New Housing Data Sending Mixed Signals
Is the party over for the housing sector? Market indices for the month of July sent mixed messages, and economists, concerned about the impact of oil prices and interest rates on housing have been paying attention. July single family home sales were at a record high, according to the Associated Press, but the median price for a new home fell last month, according to Commerce Department figures released on Wednesday. Durable goods orders, a possible indicator of future housing starts, dropped by 4.9 percent, the biggest decline in 18 months.
Clifford Waldman, economist at the Manufacturers Alliance/MAPI told the AP that the drop in durable goods orders “suggests that escalating oil prices . . . might be creating skittishness on the part of business decision makers.”
Condo sales, the hottest area of the real estate market, dropped 5 percent in July, according to a report in Market Watch. Despite the decline, July showed the third-highest sales rate ever. David Lereah, chief economist for the National Association of Realtors, which released the condo data, told MarketWatch, “We may be seeing some of the air come out of the condo balloon.” Inventories of unsold condos have risen by 67 percent over the past year, but Lereah says that they are not yet high enough to cool prices.
Fears of higher interest rates and worries about the housing market were the likely causes of sharp declines in stock prices since August 2nd of mortgage lending companies and mortgage-backed REITs, according to a report in USAToday. REITS getting hit the hardest specialize in borrowers with dinged credit, the newspaper reported.
The market for subprime mortgage loans, which carry a higher than prime interest rate to compensate for increased credit risk, has soared in the last 12 months, Mark Zandi, chief economist at Economy,com told USA Today. Zandi said that subprime mortgages account for about a sixth of all mortgage debt outstanding, or $1.5 trillion. Rising interest rates could lead to delinquencies with consequences to the lenders’ profits.

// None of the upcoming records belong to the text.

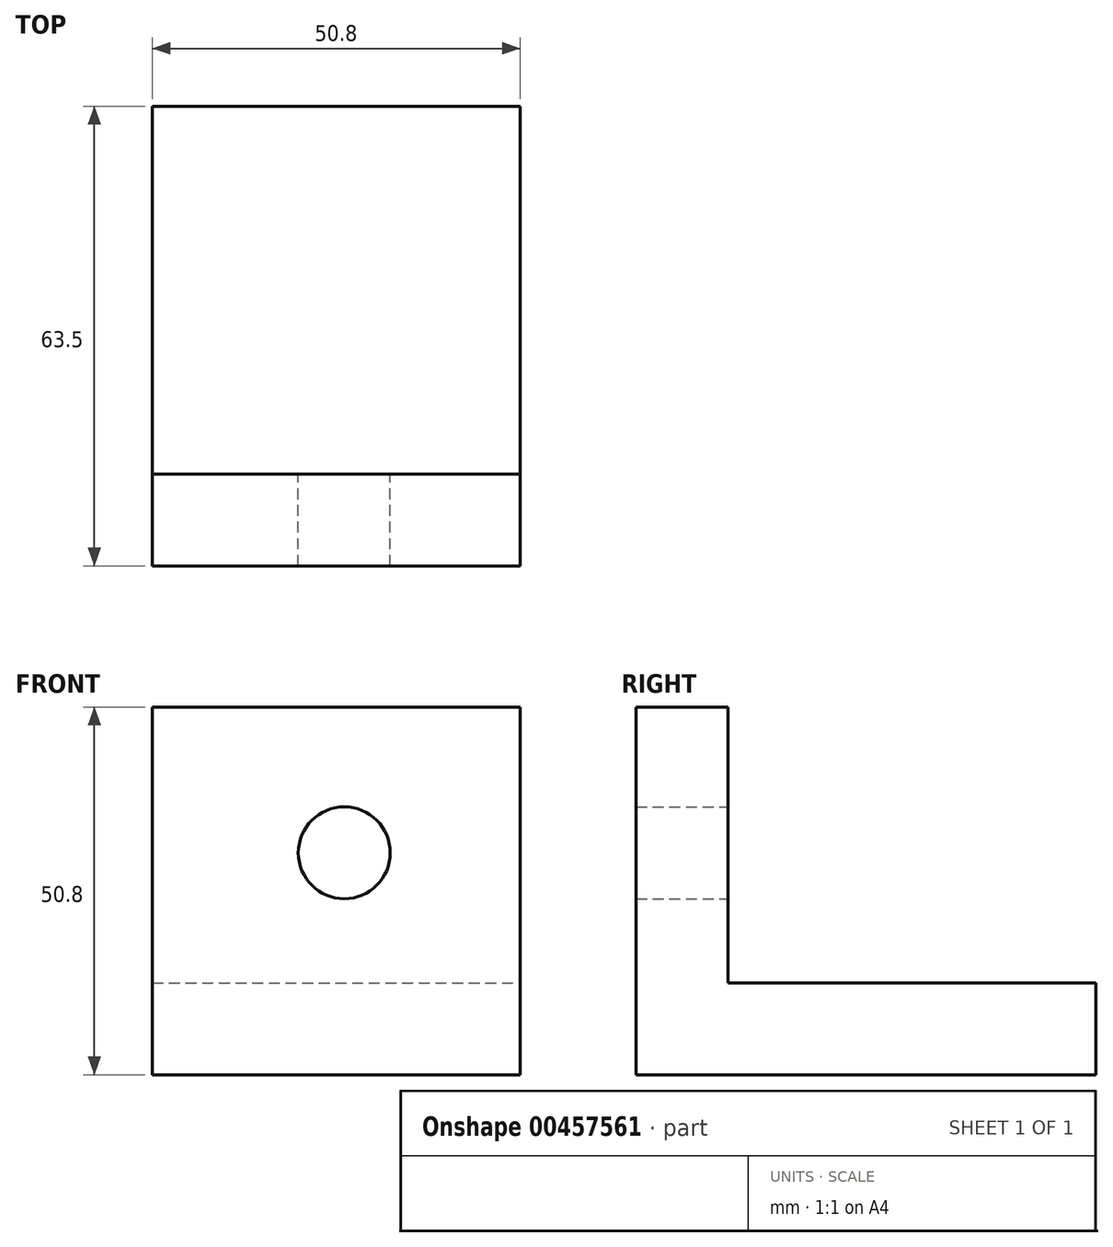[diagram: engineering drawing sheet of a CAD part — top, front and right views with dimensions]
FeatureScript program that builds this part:
annotation { "Feature Type Name" : "Feature", "Feature Type Description" : "" }
export const myFeature = defineFeature(function(context is Context, id is Id, definition is map)
    precondition{}
    {
        {
            var Q0;
            Q0=qCreatedBy(makeId("Top.planeOp"),FACE);
            var sketch = newSketch(context, id + "F0", { "sketchPlane" : qUnion([Q0])});
            skLineSegment(sketch, "E0.bottom", {"start": v(-26.51, 34.87) * mm, "end": v(24.29, 34.87) * mm});
            skLineSegment(sketch, "E0.top", {"start": v(-26.51, -15.93) * mm, "end": v(24.29, -15.93) * mm});
            skLineSegment(sketch, "E0.left", {"start": v(-26.51, 34.87) * mm, "end": v(-26.51, -15.93) * mm});
            skLineSegment(sketch, "E0.right", {"start": v(24.29, 34.87) * mm, "end": v(24.29, -15.93) * mm});
            skSolve(sketch);
        }
        {
            var Q0;
            Q0=makeQuery(id+"F0.imprint","IMPRINT",FACE,{"disambiguationData":[TD([[makeQuery(id+"F0.imprint","IMPRINT",EDGE,{"derivedFrom":sQuery(id+"F0.wireOp",EDGE,"E0.bottom")}),-1.0]])]});
            extrude(context, id + "F1", {"entities" : qUnion([Q0]), "depth" : 12.7 * mm});
        }
        {
            var Q0;
            Q0=makeQuery(id+"F1.opExtrude","SWEPT_FACE",FACE,{"disambiguationData":[OSD([sQuery(id+"F0.wireOp",EDGE,"E0.top")])]});
            var sketch = newSketch(context, id + "F2", { "sketchPlane" : qUnion([Q0])});
            skLineSegment(sketch, "E1.bottom", {"start": v(24.29, 0) * mm, "end": v(-26.51, 0) * mm});
            skLineSegment(sketch, "E1.top", {"start": v(24.29, 0) * mm, "end": v(-26.51, 0) * mm});
            skLineSegment(sketch, "E1.left", {"start": v(24.29, 0) * mm, "end": v(24.29, 0) * mm});
            skLineSegment(sketch, "E1.right", {"start": v(-26.51, 0) * mm, "end": v(-26.51, 0) * mm});
            skLineSegment(sketch, "E2.bottom", {"start": v(-26.51, 0) * mm, "end": v(24.29, 0) * mm});
            skLineSegment(sketch, "E2.top", {"start": v(-26.51, 50.8) * mm, "end": v(24.29, 50.8) * mm});
            skLineSegment(sketch, "E2.left", {"start": v(-26.51, 0) * mm, "end": v(-26.51, 50.8) * mm});
            skLineSegment(sketch, "E2.right", {"start": v(24.29, 0) * mm, "end": v(24.29, 50.8) * mm});
            skSolve(sketch);
        }
        {
            var Q0;
            Q0 = qSketchRegion(id + "F2", true);
            extrude(context, id + "F3", {"entities" : qUnion([Q0]), "operationType" : NewBodyOperationType.ADD, "depth" : 12.7 * mm});
        }
        {
            var Q0;
            Q0=makeQuery(id+"F3.opExtrude","CAP_FACE",FACE,{"disambiguationData":[OSD([sQuery(id+"F2.wireOp",EDGE,"E2.bottom"),sQuery(id+"F2.wireOp",EDGE,"E2.top"),sQuery(id+"F2.wireOp",EDGE,"E2.left"),sQuery(id+"F2.wireOp",EDGE,"E2.right")])],"isStart":true});
            var sketch = newSketch(context, id + "F4", { "sketchPlane" : qUnion([Q0])});
            skCircle(sketch, "E3", {"center": v(0, 30.66) * mm, "radius": 6.35 * mm});
            skSolve(sketch);
        }
        {
            var Q0;
            Q0=sQuery(id+"F4.wireOp",VERTEX,"E3.center");
            var Q1;
            Q1=makeQuery(id+"F1.opExtrude","SWEPT_BODY",BODY,{"disambiguationData":[OSD([sQuery(id+"F0.wireOp",EDGE,"E0.bottom"),sQuery(id+"F0.wireOp",EDGE,"E0.top"),sQuery(id+"F0.wireOp",EDGE,"E0.left"),sQuery(id+"F0.wireOp",EDGE,"E0.right")])]});
            hole(context, id + "F5", {"style" : HoleStyle.SIMPLE, "endStyle" : HoleEndStyle.THROUGH, "holeDiameter" : 12.7 * mm, "isTappedThrough" : true, "tappedDepth" : 12.7 * mm, "tapClearance" : 3, "locations" : qUnion([Q0]), "scope" : qUnion([Q1])});
        }
    });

Mortgage-backed REITS might have to cut their dividends, if profits fall. Worry about the future of the housing market is beginning to surface in other parts of the U.S. equity market, according to a column in Bloomberg.com by Mark Gilbert. The Standard & Poor’s 500 index of homebuilding shares has declined by almost 15 percent in the past month. The index has had a gain of 50 percent for the last twelve months.